Print the lines from the start of the records through the line containing "part at (1043, 1526)", including both ends, with no changes.

[Extracted material start]

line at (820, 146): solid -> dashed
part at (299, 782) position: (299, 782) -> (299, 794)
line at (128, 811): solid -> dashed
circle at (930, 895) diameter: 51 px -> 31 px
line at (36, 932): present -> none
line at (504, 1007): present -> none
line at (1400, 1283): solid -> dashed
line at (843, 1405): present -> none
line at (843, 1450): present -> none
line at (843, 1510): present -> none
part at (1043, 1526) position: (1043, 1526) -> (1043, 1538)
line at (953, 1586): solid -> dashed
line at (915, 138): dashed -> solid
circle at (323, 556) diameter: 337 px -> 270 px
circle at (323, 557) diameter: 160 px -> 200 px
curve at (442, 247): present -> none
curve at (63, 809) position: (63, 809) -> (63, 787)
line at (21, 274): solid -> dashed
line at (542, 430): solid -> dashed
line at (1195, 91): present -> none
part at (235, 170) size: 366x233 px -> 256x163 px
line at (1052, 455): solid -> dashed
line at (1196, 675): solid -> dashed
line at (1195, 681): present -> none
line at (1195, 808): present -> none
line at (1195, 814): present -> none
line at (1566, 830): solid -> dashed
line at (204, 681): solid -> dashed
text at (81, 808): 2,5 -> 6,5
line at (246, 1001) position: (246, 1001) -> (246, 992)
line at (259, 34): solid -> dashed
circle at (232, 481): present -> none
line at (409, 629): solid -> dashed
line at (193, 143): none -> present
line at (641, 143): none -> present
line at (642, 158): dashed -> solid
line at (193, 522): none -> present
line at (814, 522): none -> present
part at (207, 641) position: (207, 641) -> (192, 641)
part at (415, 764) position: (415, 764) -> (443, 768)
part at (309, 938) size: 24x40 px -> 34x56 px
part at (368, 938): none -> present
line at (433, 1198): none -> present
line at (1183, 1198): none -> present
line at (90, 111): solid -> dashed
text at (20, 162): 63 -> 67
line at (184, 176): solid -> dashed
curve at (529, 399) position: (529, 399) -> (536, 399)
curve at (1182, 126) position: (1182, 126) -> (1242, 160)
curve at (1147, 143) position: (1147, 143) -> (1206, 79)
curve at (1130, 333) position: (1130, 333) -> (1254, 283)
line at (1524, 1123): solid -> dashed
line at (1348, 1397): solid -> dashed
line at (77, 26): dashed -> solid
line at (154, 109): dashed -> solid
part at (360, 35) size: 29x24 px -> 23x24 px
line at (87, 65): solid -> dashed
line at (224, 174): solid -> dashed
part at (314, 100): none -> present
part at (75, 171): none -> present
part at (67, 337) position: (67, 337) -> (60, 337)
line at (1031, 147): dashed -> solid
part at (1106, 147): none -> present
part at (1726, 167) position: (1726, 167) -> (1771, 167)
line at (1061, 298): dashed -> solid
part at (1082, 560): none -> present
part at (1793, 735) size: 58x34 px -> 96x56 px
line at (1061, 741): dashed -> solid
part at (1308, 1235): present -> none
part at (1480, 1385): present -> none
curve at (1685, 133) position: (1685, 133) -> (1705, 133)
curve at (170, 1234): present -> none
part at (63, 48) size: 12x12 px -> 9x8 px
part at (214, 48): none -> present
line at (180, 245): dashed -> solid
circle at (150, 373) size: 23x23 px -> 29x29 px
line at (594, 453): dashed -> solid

[Extracted material end]

> Complete answer
line at (820, 146): solid -> dashed
part at (299, 782) position: (299, 782) -> (299, 794)
line at (128, 811): solid -> dashed
circle at (930, 895) diameter: 51 px -> 31 px
line at (36, 932): present -> none
line at (504, 1007): present -> none
line at (1400, 1283): solid -> dashed
line at (843, 1405): present -> none
line at (843, 1450): present -> none
line at (843, 1510): present -> none
part at (1043, 1526) position: (1043, 1526) -> (1043, 1538)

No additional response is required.